The latest reports from the Health Ministry put the total dengue cases for 2013 at 48,685. The previous record, set in 2007, was 37,798 cases. The number of cases began to surge around May, coinciding with the beginning of the rainy season for most of the country. Weekly reports peaked with more than 2,000 cases for eight weeks in a row from mid-July to the end of August, when the number of case dropped significantly.
Director of the Health Ministry Ileana Herrera credited the educational campaign on removing mosquito nurseries with lowering the dengue numbers.
“The principal way to insure that there isn’t dengue is to insure that there aren’t mosquitoes,” Herrera said in an interview.
In July, the Health Ministry partnered with the Education Ministry in a nationwide campaign to encourage citizens to remove standing water from trash, open containers, boats and various other objects in order to eliminate mosquito nurseries.

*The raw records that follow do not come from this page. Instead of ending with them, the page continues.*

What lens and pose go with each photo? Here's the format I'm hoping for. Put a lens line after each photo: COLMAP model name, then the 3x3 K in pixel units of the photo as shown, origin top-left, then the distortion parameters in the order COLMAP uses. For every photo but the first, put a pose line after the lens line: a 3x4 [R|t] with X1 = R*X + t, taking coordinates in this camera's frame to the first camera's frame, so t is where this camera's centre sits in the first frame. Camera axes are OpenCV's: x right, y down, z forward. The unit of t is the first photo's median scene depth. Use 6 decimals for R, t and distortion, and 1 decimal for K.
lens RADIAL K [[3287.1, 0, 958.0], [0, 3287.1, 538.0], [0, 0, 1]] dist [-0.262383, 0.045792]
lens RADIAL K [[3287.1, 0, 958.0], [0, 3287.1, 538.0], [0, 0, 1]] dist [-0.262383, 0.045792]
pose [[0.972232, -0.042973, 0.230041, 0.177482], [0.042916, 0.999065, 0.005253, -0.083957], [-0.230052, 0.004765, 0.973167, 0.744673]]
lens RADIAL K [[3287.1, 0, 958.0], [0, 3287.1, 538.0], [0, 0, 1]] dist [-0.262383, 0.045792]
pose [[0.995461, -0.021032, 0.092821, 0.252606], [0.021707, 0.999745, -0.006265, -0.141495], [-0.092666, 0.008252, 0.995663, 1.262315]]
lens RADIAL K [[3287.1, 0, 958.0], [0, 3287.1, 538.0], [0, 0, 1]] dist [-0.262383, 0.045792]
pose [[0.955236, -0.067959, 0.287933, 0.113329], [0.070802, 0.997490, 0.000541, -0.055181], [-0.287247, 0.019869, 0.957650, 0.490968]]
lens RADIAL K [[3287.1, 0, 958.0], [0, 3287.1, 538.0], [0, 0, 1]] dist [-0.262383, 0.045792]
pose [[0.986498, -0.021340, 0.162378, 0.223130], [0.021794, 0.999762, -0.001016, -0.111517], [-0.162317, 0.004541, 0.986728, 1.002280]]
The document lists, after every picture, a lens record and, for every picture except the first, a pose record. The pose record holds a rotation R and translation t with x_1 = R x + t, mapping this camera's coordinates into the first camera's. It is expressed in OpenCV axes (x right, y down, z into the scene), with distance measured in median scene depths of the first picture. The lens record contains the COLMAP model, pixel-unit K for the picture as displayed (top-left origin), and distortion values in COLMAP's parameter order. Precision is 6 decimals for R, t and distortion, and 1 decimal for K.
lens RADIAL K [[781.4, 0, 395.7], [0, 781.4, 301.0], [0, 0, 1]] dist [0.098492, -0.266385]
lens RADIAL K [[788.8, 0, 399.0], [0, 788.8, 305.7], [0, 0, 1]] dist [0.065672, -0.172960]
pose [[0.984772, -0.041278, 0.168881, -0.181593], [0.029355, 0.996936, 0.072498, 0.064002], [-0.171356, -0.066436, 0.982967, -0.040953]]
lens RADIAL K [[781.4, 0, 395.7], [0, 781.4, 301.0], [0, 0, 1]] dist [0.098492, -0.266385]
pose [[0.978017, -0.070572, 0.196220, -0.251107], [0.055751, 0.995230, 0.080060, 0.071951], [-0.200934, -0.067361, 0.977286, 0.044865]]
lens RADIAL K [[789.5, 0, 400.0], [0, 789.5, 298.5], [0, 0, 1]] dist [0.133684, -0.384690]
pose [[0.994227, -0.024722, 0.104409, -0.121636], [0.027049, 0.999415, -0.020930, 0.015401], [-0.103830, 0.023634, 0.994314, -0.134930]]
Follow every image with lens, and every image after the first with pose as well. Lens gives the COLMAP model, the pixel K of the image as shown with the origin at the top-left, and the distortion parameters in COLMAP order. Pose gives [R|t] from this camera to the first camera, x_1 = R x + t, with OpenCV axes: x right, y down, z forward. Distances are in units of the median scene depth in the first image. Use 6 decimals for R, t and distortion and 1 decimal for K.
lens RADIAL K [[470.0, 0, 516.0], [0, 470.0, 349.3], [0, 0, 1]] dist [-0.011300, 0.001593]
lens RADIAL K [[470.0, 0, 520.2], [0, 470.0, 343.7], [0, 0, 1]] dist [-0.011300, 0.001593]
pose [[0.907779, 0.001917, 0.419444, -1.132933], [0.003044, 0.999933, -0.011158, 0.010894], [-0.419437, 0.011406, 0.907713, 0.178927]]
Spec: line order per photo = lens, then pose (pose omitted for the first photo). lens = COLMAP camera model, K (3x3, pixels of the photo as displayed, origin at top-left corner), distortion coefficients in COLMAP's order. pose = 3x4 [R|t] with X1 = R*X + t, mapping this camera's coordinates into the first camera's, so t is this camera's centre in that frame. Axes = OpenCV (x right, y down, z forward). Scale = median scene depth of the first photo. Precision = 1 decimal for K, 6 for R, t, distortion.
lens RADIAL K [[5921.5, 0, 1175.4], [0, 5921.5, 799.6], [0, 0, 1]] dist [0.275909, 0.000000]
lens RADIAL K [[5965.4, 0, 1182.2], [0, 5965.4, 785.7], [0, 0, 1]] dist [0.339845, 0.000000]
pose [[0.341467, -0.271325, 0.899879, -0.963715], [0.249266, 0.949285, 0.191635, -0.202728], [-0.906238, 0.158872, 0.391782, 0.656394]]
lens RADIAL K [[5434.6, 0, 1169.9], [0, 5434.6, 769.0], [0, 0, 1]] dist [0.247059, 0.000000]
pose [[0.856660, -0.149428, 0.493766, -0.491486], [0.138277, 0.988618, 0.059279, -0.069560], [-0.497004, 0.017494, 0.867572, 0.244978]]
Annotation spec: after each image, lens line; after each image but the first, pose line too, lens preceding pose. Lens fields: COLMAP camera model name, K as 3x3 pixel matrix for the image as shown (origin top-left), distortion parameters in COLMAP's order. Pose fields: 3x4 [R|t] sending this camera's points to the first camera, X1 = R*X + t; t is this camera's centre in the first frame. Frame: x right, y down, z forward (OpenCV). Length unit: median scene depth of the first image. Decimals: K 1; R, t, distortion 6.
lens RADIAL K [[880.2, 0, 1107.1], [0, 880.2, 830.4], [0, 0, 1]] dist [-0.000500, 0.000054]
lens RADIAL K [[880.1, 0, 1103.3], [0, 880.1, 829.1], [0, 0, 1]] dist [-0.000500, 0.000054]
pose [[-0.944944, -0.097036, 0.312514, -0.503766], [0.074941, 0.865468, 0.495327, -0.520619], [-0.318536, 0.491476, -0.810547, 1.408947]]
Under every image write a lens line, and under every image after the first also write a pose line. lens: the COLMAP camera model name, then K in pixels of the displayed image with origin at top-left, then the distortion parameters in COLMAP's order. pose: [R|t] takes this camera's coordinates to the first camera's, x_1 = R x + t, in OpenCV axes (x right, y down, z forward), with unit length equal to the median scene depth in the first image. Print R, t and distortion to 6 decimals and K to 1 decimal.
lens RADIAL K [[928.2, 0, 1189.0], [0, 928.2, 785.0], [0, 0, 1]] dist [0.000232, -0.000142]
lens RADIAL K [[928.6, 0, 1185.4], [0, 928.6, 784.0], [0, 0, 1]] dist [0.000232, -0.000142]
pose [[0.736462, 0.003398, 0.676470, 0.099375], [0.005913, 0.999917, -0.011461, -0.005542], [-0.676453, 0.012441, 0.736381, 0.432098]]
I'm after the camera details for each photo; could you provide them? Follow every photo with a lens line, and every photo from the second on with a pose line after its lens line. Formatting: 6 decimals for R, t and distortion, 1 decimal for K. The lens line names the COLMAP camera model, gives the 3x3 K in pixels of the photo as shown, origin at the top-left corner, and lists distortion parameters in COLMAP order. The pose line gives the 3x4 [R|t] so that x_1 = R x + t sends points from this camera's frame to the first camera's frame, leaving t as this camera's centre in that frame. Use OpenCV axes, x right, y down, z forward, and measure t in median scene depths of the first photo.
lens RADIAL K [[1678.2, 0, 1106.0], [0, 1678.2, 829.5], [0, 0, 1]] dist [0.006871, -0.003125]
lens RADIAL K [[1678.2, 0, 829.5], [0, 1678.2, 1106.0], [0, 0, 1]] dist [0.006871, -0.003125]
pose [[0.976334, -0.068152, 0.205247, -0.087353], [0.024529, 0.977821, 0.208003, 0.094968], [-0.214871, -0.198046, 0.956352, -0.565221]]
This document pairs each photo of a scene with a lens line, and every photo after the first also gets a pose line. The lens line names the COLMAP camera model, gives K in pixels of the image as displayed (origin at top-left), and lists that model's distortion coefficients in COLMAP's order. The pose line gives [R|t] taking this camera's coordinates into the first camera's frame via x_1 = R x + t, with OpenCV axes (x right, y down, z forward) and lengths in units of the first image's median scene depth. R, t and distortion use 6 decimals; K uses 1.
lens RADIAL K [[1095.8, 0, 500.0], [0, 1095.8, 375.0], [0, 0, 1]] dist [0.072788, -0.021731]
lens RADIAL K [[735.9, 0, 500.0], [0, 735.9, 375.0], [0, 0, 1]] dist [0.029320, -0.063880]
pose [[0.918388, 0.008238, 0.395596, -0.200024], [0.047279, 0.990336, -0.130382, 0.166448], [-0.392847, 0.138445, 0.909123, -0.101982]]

Dengue rates have typically risen and fallen with Costa Rica’s May to November rainy season, as more water-based breeding grounds become available for mosquitoes. The years of 2012 and 2013 were not exceptions. However, this year, numbers began to plummet in August, the height of rainy season.
Herrera said the government will work to prevent 2014 from becoming another record year for dengue, saying the government will maintain its educational campaign on mosquito-nursery removal throughout the dry season.
Dengue is a mosquito-borne virus found in tropical regions from Asia to Latin America. It was first recognized in the 1950s in the Phillipines and Thailand, according to the World Health Organization (WHO). The virus often causes severe flu-like symptoms, including fevers, vomiting, weakness and headaches.
The Health Ministry has reported that the high rate of infection this year is due to the presence of three strains in the country. As with most viral infections, the human body develops an immunity after surviving an attack. In the case of dengue, immunity to one strain does not provide immunity to other strains.